[Information shown]

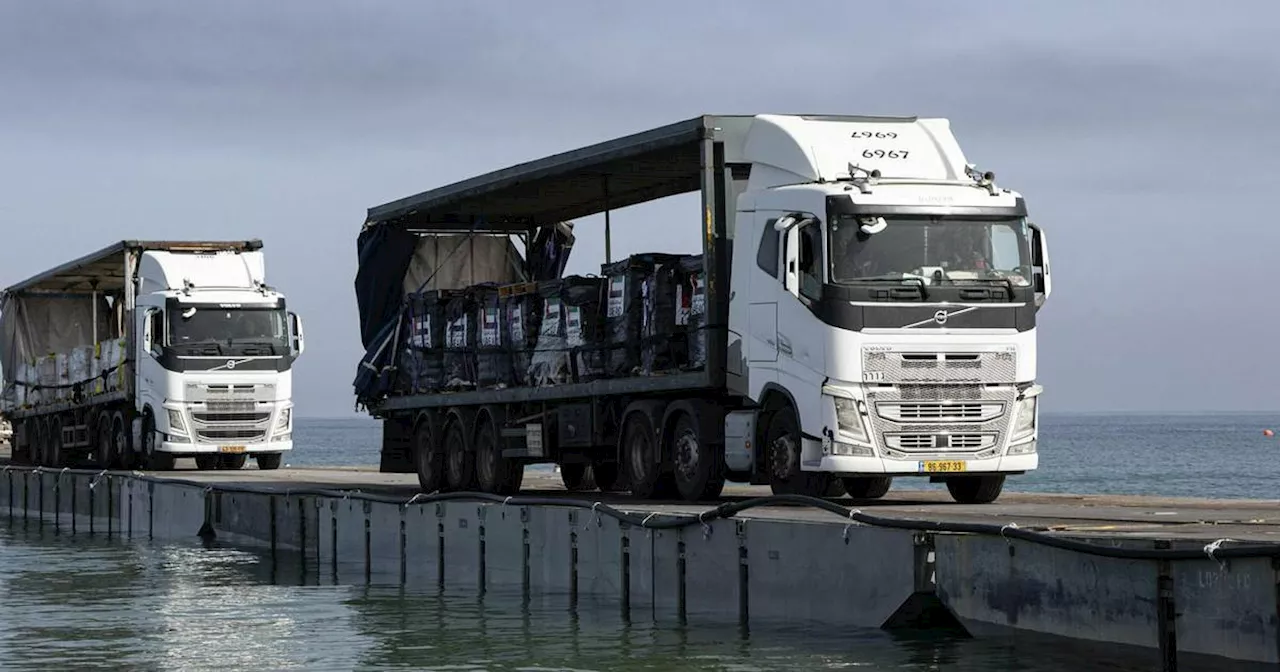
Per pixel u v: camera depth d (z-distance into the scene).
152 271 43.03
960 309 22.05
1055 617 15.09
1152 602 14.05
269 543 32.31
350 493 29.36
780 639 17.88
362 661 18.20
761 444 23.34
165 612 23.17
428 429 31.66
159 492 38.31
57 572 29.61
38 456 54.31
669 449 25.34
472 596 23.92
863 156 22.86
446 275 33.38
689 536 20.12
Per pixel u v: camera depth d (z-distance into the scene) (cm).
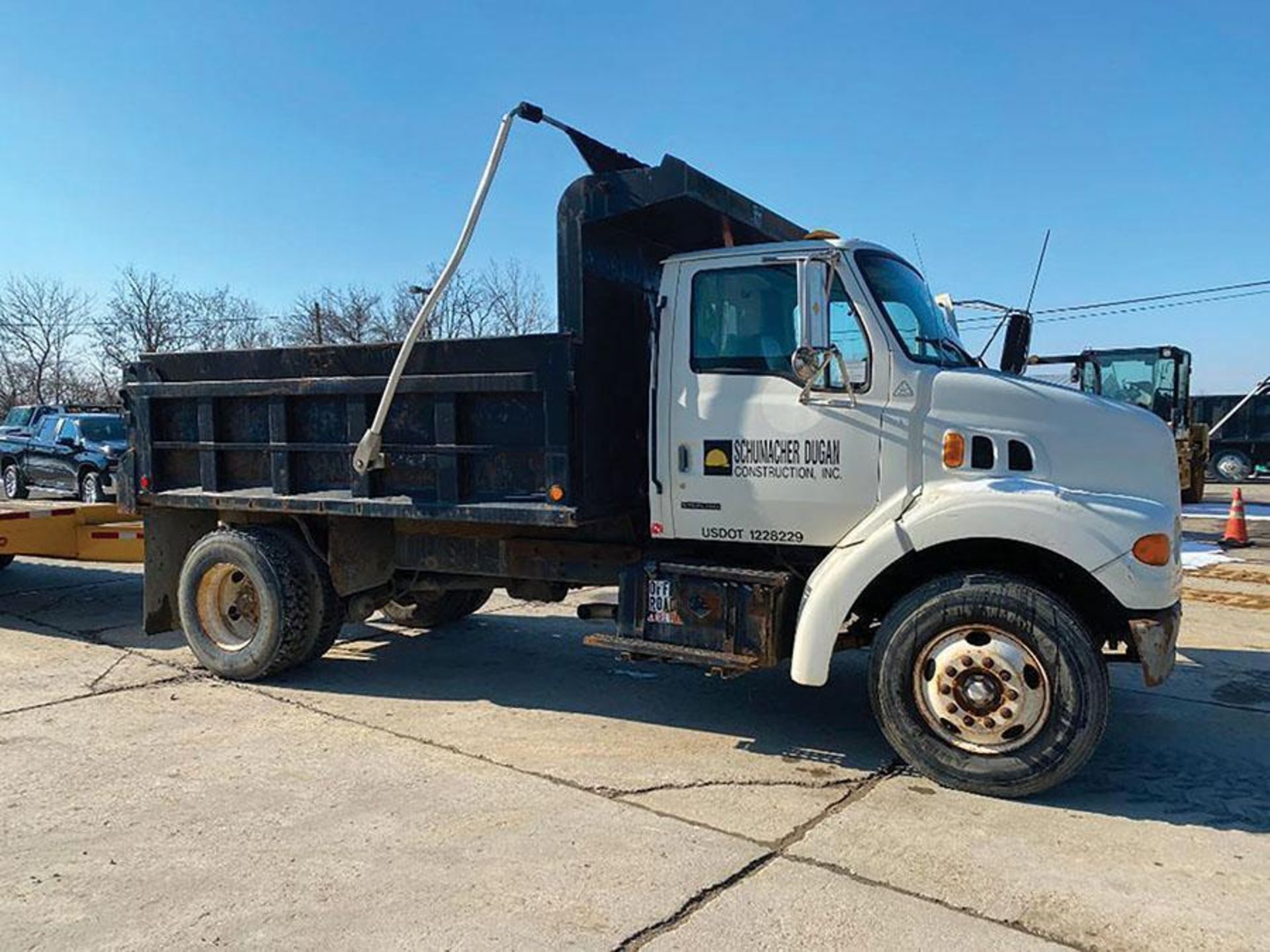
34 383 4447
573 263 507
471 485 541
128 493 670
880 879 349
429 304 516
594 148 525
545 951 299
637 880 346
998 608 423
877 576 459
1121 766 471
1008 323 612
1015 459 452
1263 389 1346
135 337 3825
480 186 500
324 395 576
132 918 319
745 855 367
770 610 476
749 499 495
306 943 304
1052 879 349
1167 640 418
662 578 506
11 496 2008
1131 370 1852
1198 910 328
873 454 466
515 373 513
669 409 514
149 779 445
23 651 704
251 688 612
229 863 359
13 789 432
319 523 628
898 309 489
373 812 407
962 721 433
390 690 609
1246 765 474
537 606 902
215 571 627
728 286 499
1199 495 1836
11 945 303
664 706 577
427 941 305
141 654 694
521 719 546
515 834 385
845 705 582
---
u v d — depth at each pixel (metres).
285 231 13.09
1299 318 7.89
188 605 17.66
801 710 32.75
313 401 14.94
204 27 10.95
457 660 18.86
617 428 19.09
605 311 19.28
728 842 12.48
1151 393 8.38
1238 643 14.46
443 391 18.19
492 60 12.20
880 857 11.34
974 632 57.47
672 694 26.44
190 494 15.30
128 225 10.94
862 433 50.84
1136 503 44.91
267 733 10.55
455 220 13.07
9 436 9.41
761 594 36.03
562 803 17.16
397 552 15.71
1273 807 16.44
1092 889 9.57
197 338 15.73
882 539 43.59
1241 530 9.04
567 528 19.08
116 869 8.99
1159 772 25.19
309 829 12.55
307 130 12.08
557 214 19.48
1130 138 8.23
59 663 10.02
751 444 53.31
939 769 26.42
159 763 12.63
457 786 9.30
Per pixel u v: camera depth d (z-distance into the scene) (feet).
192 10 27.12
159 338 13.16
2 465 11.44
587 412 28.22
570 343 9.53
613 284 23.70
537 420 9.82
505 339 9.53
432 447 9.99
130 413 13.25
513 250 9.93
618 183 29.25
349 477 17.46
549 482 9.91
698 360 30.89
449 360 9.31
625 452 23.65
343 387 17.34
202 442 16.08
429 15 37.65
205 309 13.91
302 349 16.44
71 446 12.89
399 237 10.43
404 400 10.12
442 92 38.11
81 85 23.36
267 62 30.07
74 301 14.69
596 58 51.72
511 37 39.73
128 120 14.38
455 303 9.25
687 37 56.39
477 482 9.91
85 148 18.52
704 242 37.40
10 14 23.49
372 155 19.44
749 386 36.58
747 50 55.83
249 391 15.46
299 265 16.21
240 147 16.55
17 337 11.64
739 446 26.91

[Task]
Could you reproduce exactly the lines of the entries above, from the one with "429 304 516" through the one with "845 705 582", and nothing else?

[Finished exercise]
429 304 516
594 148 525
545 951 299
637 880 346
998 608 423
877 576 459
1121 766 471
1008 323 612
1015 459 452
1263 389 1346
135 337 3825
480 186 500
324 395 576
132 918 319
745 855 367
770 610 476
749 499 495
306 943 304
1052 879 349
1167 640 418
662 578 506
11 496 2008
1131 370 1852
1198 910 328
873 454 466
515 373 513
669 409 514
149 779 445
23 651 704
251 688 612
229 863 359
13 789 432
319 523 628
898 309 489
373 812 407
962 721 433
390 690 609
1246 765 474
537 606 902
215 571 627
728 286 499
1199 495 1836
11 945 303
664 706 577
427 941 305
141 654 694
521 719 546
515 834 385
845 705 582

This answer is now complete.